[Prompt 1]: According to the political blog text, to what post has David Miliband been appointed?
[Prompt 2]: Write the next part of the political blog text, picking up after its final sentence.

[Document extract]:
=======
There was a piece in The Times yesterday on Darling - what a nice, unassuming person he was, how unlike Blair, humble and modest etc.etc. We shall see....power does things to people. Another politician to watch, along with Miliband, though Gordon will hold on to the reins very tightly.

David Miliband (3)

It's time to turn my attention to young Mr Miliband again on the occasion of his appointment as Foreign Secretary. I knew it wouldn't be long before he'd get something really important, and Brown gave him his reward for not standing against him. And it appears that Miliband made absolutely the right decision not to stand - he would have been dead in the water by now if he had as he would undoubtedly have lost. Now he's got a chance to shine - Foreign Secretary isn't the graveyard for ambition that Home Secretary almost invariably turns out to be. He won't have an easy ride - Iraq, the ever-expanding EU, the thorny question of our relationship with the US, all are potential banana-skins, but he's made all the right noises so far. Distancing himself from the previous regime for a start, and sounding humble and non-belligerent. Anyway we shall see. His blog's been suspended for the moment and I wonder if it'll come back to life - I would think it'll be difficult for him to muse in public in the same way when he's having to deal with matters of dealing with international security, it's not the same as recycling and climate change. I shall continue to watch his progress with interest - he hasn't disappointed me yet. He displays a wide-eyed innocence in public but underneath I believe there's calculation and steely intelligence. But I'm prepared to be proved wrong.

Wednesday, 27 June 2007

Blair's farewell

So Blair has gone - I've seen snippets of his last day, Prime Minister's Questions, then his departure from Downing Street with Cherie to see the Queen. Now Gordon Brown is on the radio giving his first speech. Somehow it feels momentous, more than I'd expected. Things really are radically different now from 1997. I remember how optimistic we all were, the euphoria. It really did seem as if a dark cloud had lifted. For those of us who brought up children during the Thatcher years it had been a punishing time.
=======
[Records drawn from a dataset]

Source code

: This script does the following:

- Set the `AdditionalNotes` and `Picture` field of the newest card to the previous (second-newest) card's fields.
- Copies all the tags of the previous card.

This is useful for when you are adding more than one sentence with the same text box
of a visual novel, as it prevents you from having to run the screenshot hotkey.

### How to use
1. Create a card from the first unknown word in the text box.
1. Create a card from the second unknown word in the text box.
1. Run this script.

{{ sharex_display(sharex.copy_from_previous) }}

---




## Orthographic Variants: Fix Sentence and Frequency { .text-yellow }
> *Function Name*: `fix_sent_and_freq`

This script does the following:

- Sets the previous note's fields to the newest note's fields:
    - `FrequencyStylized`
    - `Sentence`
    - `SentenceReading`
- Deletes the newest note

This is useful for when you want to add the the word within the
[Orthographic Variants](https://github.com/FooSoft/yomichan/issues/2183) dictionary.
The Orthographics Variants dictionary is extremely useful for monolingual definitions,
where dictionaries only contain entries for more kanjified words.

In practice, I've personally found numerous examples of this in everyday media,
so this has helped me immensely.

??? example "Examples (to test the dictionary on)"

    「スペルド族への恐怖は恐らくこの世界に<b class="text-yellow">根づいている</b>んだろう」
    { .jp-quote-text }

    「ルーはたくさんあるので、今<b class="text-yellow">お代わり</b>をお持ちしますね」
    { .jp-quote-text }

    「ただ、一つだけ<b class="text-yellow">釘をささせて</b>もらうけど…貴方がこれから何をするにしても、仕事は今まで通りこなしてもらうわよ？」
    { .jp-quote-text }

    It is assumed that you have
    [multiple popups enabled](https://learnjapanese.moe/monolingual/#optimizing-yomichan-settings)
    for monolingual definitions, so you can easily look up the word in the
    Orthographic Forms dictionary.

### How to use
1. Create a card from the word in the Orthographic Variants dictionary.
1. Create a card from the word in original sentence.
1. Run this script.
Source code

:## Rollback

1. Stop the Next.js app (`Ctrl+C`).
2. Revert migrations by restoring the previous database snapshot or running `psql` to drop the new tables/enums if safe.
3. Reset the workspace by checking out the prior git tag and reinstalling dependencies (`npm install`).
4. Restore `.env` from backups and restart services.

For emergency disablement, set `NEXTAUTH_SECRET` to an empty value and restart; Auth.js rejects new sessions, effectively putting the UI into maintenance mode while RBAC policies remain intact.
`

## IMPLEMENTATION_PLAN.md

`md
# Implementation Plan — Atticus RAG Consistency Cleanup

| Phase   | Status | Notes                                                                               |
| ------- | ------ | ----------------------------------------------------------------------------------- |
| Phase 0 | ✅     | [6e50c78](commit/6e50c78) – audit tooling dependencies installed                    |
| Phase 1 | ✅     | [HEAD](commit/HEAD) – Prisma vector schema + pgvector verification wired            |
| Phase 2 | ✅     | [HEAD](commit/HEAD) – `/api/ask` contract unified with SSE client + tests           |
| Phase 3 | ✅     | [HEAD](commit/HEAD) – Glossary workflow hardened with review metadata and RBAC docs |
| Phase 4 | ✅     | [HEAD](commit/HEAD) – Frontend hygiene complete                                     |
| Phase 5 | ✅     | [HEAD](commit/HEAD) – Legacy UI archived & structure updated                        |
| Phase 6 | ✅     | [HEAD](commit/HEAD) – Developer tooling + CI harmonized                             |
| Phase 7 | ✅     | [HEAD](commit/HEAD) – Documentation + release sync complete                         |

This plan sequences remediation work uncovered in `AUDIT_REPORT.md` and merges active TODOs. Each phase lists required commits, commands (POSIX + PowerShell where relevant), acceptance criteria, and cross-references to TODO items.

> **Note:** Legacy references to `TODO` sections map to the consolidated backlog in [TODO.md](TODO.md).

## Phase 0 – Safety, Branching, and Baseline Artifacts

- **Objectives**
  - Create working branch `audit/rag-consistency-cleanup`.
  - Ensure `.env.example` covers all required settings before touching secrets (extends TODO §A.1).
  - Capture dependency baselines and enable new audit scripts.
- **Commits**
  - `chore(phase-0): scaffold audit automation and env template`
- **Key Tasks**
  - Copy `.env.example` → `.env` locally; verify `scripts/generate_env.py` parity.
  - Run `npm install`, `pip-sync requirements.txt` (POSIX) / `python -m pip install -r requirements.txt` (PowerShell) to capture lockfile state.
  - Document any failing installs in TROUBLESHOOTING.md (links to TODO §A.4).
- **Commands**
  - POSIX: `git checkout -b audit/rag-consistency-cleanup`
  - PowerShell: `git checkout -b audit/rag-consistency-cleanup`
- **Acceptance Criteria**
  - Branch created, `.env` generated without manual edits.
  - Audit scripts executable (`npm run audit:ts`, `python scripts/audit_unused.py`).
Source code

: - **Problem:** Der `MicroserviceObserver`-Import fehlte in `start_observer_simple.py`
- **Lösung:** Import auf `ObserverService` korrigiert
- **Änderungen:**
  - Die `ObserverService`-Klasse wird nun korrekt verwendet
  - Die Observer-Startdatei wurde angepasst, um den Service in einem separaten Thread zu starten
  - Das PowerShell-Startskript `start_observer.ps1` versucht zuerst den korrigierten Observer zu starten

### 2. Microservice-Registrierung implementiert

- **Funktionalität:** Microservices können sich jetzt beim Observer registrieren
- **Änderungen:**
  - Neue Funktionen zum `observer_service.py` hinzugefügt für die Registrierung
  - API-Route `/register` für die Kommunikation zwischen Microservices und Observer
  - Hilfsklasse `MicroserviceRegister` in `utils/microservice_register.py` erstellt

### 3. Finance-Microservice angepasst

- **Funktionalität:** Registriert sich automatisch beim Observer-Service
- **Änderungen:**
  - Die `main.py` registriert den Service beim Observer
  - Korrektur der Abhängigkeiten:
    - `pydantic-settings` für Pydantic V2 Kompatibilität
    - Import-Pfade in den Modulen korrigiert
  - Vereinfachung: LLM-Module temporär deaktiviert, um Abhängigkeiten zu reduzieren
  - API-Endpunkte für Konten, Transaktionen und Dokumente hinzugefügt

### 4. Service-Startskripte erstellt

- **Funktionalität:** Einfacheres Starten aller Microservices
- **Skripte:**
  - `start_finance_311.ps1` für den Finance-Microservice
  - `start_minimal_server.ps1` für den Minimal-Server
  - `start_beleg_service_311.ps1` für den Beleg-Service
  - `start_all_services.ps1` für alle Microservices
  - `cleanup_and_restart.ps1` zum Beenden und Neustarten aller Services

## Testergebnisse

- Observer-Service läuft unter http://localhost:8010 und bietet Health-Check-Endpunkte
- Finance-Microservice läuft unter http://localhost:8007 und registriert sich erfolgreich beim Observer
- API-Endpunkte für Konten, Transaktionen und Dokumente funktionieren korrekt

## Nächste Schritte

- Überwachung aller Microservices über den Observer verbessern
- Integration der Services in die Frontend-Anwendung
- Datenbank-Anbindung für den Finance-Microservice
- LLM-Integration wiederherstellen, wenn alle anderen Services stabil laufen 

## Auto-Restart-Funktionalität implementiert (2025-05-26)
=======
[Answer 1]: Foreign Secretary.

[Answer 2]:
Whatever one thinks of Blair, and I have to say my feelings are very, very mixed, he is an extraordinary performer, and that's the key - performer. He knew how to do that more than anything, and Brown will be completely different. I'm deeply conflicted in my opinions of Brown - I don't trust him an inch, but appreciate what he's done, for pensioners for example. My mother is vastly better off than she was under the Tories, when she received a pittance. Tax credits have helped people enormously, but the way it's been developed and administered has been a fiasco. It seems that Brown just gave the orders and left it to a bunch of management consultants to devise the structure. It works well for people with steady jobs, whose income doesn't fluctuate, or for people who live on benefit, but for people with chaotic lives, or the self-employed, or for those who major changes in their circumstances, it works very badly.
Anyway, we shall see. He isn't going to be able to predict events to the same extent, so it'll be interesting to see how he responds to things he can't control. This government has been the first one that's been run by people of my generation and I can't say they've made an especially good job of it. Not better than previous generations anyway. Spin and soundbites, while they existed under the previous government, really took off under this one. The enormously enjoyable BBC-4 comedy, The Thick of It had it nailed.
I'm wondering how different things are going to be; Brown has rising interest rates, what is now becoming a crisis in housing, Iraq, and climate change to contend with. I can't say I'm going to miss Blair - it's definitely time for him to go, but I have a funny feeling the Brown era may not turn out to be straightforward. And of course htere's always the unpredictable; I always keep in mind Harold Macmillan's reply when asked which factors had the greatest impact on his political life; 'events, dear boy, events'.

Thursday, 21 June 2007

London

I've just had a great day in London - once again, I've felt totally energised, by the traffic, noise and helter-skelter hurly-burly. I'm sure I could never live there, but it's like a fix, a rush of blood and I never fail to come back feeling regenerated.
I went up on the train, the 10.00 from platform 15 at Bristol's Temple Meads. Platform 15 is at the far end and there's little trace of Brunellian grandeur. It has a few 21st century features, but also some signs which look definitely 1950s. It's a cramped, narrow platform; today it was raining and water poured on to it from a broken piece of guttering. The view from the platform is of derelict 1960s office blocks with every window broken. Not only was it wet, but also cold. The mood was lightened by several skimpily and extravagently dressed girls on their way to Ladies' Day at Royal Ascot who were cheerily oblivious to the weather. It's midsummer, and Glastonbury weekend is coming up, always a cue for rough weather in these parts.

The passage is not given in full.